'''

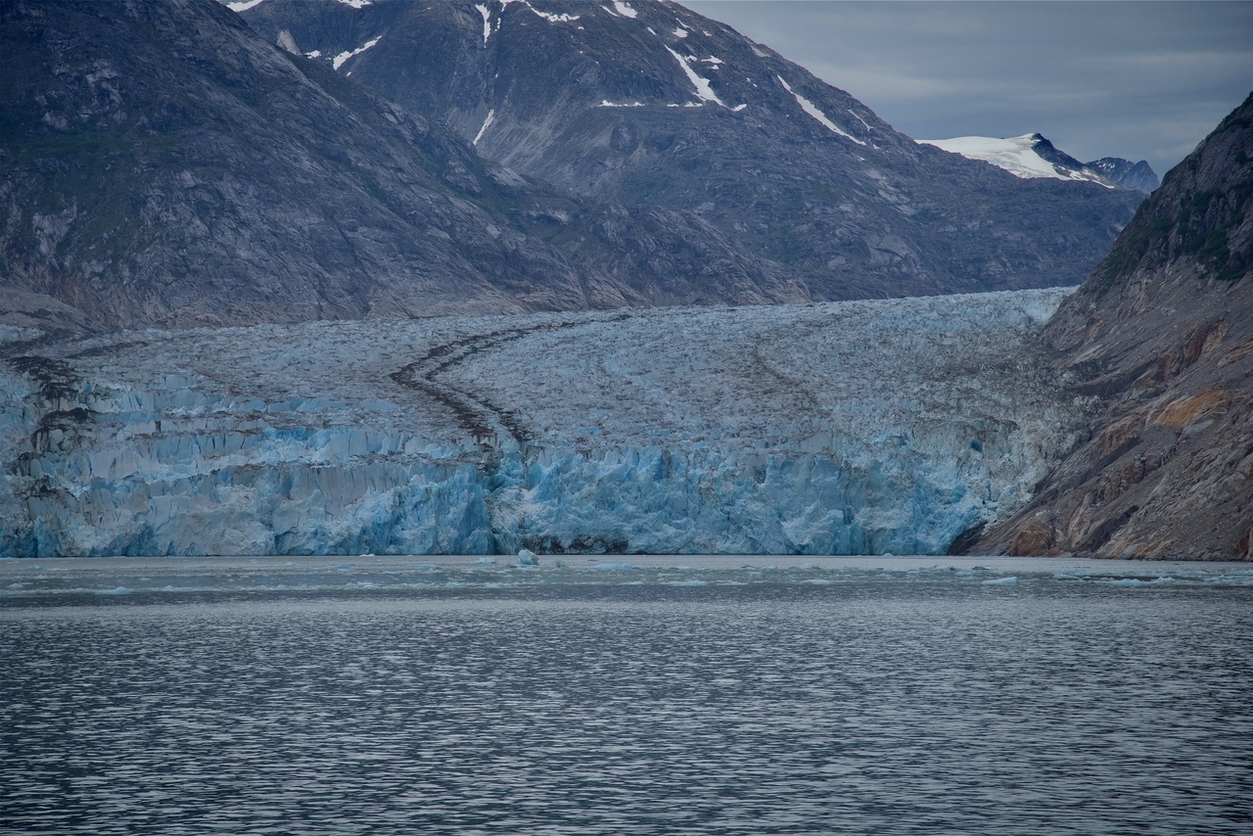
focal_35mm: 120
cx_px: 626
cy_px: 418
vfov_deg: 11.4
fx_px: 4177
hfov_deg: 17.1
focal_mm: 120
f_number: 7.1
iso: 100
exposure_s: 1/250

'''
'''

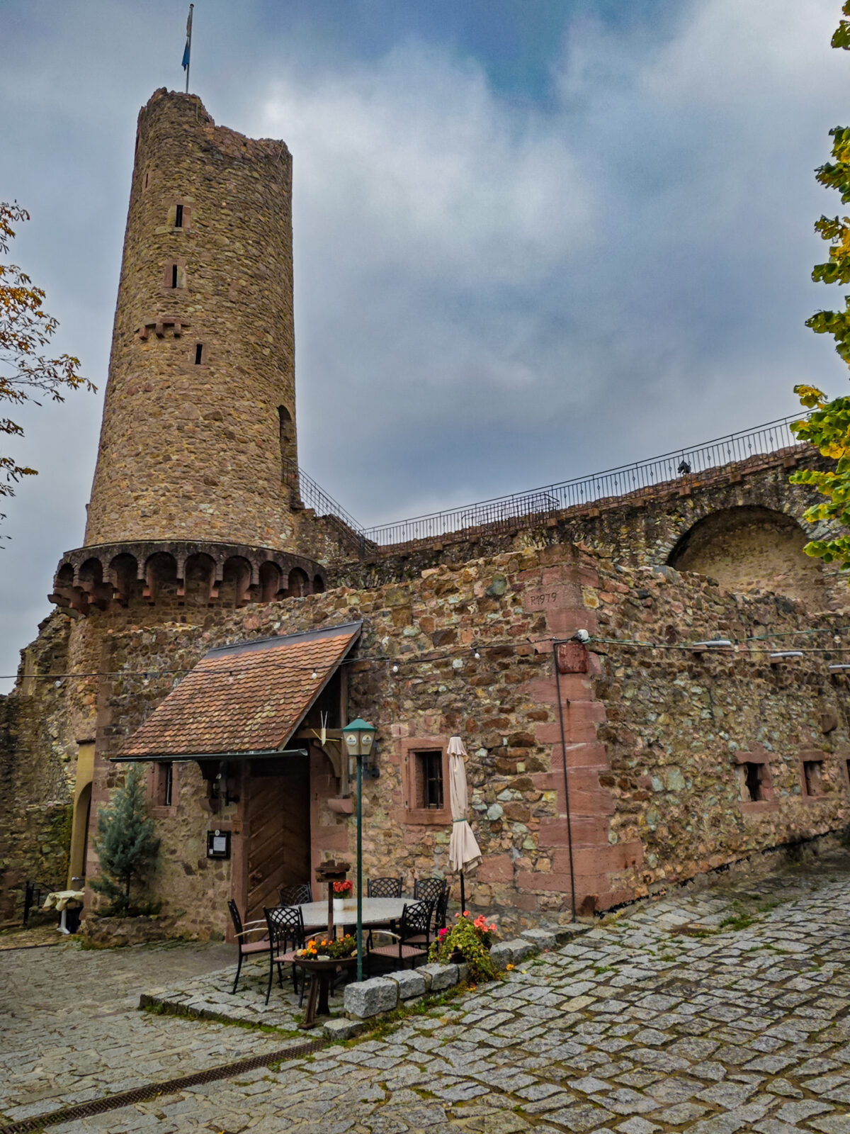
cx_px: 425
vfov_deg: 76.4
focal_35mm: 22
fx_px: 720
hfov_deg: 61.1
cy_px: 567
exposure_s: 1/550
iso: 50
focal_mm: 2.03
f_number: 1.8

'''

Required action = In the listing above, locate the line containing "focal_35mm: 120" and the line containing "exposure_s: 1/250". Extract those two lines and every line between them, exactly as written, and only those.

Task result =
focal_35mm: 120
cx_px: 626
cy_px: 418
vfov_deg: 11.4
fx_px: 4177
hfov_deg: 17.1
focal_mm: 120
f_number: 7.1
iso: 100
exposure_s: 1/250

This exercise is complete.